When omitted, it is assumed that this policy applies to all objects of a given type.
Indicates that qualifying objects should allow access under this policy.
Indicates that qualifying objects should not allow access under this policy. This flavor supersedes any allow policy and can be used to selectively deny access to a subset of objects that otherwise explicitly allows accessing them.
Apply the policy to all actions. It is exactly equivalent to listing select, insert, delete, update actions explicitly.
Apply the policy to all selection queries. Note that any object that cannot be selected, cannot be modified either. This makes select the most basic “visibility” policy.
Apply the policy to all inserted objects. If a newly inserted object would violate this policy, an error is produced instead.
Apply the policy to all objects about to be deleted. If an object does not
allow access under this kind of policy, it is not going to be considered
by any delete
command.
Note that any object that cannot be selected, cannot be modified either.
Apply the policy to all objects selected for an update. If an object does not allow access under this kind of policy, it is not visible cannot be updated.
Note that any object that cannot be selected, cannot be modified either.
Apply the policy to all objects at the end of an update. If an updated object violates this policy, an error is produced instead.
Note that any object that cannot be selected, cannot be modified either.
This is just a shorthand for update read and update write.
Note that any object that cannot be selected, cannot be modified either.
Specifies what the policy is with respect to a given eligible (based on
when clause) object. The expr has to be
a bool
expression. The specific meaning of this value also
depends on whether this policy flavor is allow or
deny.
When omitted, it is assumed that this policy applies to all eligible objects of a given type.

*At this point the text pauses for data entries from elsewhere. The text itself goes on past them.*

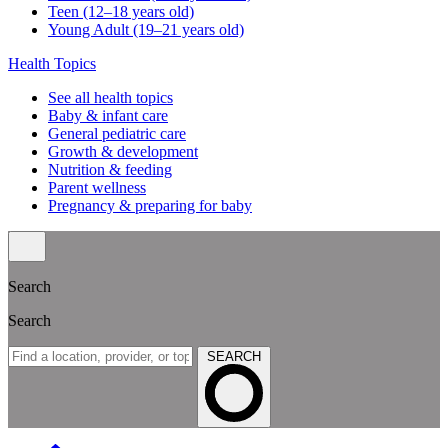
Teen (12–18 years old)
Young Adult (19–21 years old)
Health Topics
See all health topics
Baby & infant care
General pediatric care
Growth & development
Nutrition & feeding
Parent wellness
Pregnancy & preparing for baby
Search
Search
SEARCH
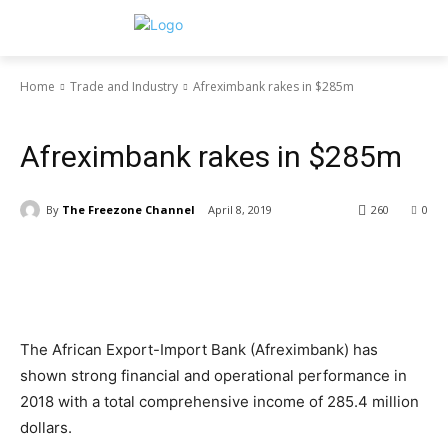
Home
Trade and Industry
Afreximbank rakes in $285m
Trade and Industry
Afreximbank rakes in $285m
By
The Freezone Channel
April 8, 2019
260
0
The African Export-Import Bank (Afreximbank) has
shown strong financial and operational performance in
2018 with a total comprehensive income of 285.4 million
dollars.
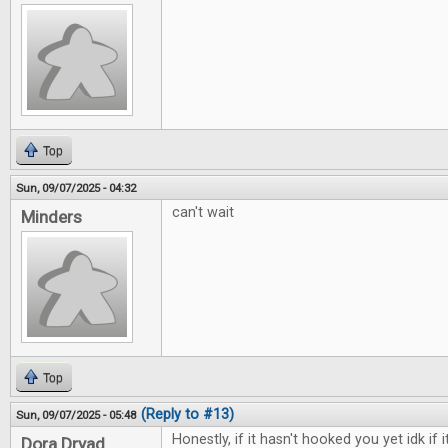
Top
Sun, 09/07/2025 - 04:32
can't wait
Minders
Top
(Reply to #13)
Sun, 09/07/2025 - 05:48
Honestly, if it hasn't hooked you yet idk if i
Dora Dryad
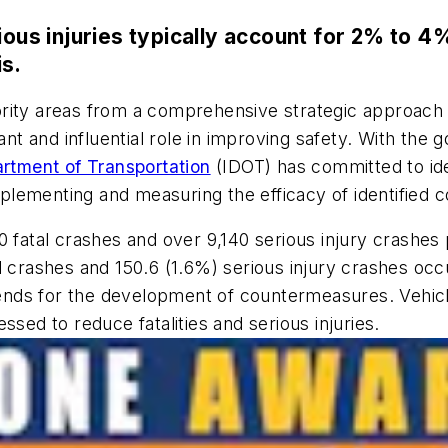
ious injuries typically account for 2% to 4%
is.
rity areas from a comprehensive strategic approach 
and influential role in improving safety. With the goal
partment of Transportation
(IDOT) has committed to iden
plementing and measuring the efficacy of identified
fatal crashes and over 9,140 serious injury crashes p
 crashes and 150.6 (1.6%) serious injury crashes occu
 trends for the development of countermeasures. Vehi
ssed to reduce fatalities and serious injuries.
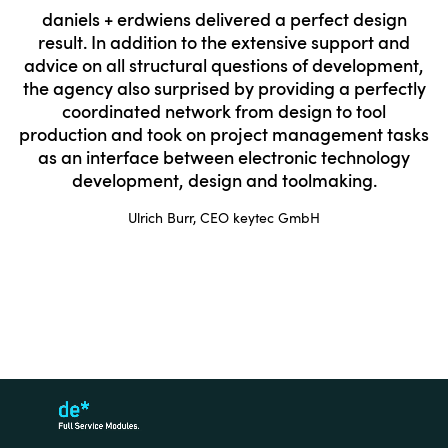
daniels + erdwiens delivered a perfect design
result. In addition to the extensive support and
advice on all structural questions of development,
the agency also surprised by providing a perfectly
coordinated network from design to tool
production and took on project management tasks
as an interface between electronic technology
development, design and toolmaking.
Ulrich Burr, CEO keytec GmbH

The following subcommands are allowed in the create access policy
block:
Set a custom error message of value that is displayed when this access policy prevents a write action.
Set access policy annotation annotation-name to value.
See create annotation
for details.
Declare a new object access policy.
[ with with-item [, ...] ]
alter type TypeName "{"
[ ... ]
alter access policy name "{"
[ when (condition) ; ]
[ reset when ; ]
{ allow | deny } action [, action ... ; ]
[ using (expr) ; ]
[ set errmessage := value ; ]
[ reset expression ; ]
[ create annotation annotation-name := value ; ]
[ alter annotation annotation-name := value ; ]
[ drop annotation annotation-name; ]
"}"
"}"
where action is one of
all
select
insert
delete
update [{ read | write }]
The combination {create | alter} type ... create access policy defines a new access policy for a given object type.
The parameters describing the action policy are identical to the parameters
used by create action policy
. There are a handful of additional
subcommands that are allowed in the create access policy
block:
Clear the when (condition) so that the policy applies to
all objects of a given type. This is equivalent to when (true)
.
Clear the using (condition) so that the policy always
passes. This is equivalent to using (true)
.
Alter access policy annotation annotation-name.
See alter annotation
for details.
Remove access policy annotation annotation-name.
See drop annotation
for details.
All the subcommands allowed in the create access policy
block are also
valid subcommands for alter access policy
block.
Remove an access policy from an object type.
[ with with-item [, ...] ]
alter type TypeName "{"
[ ... ]
drop access policy name ;
"}"
The combination alter type ... drop access policy removes the specified access policy from a given object type.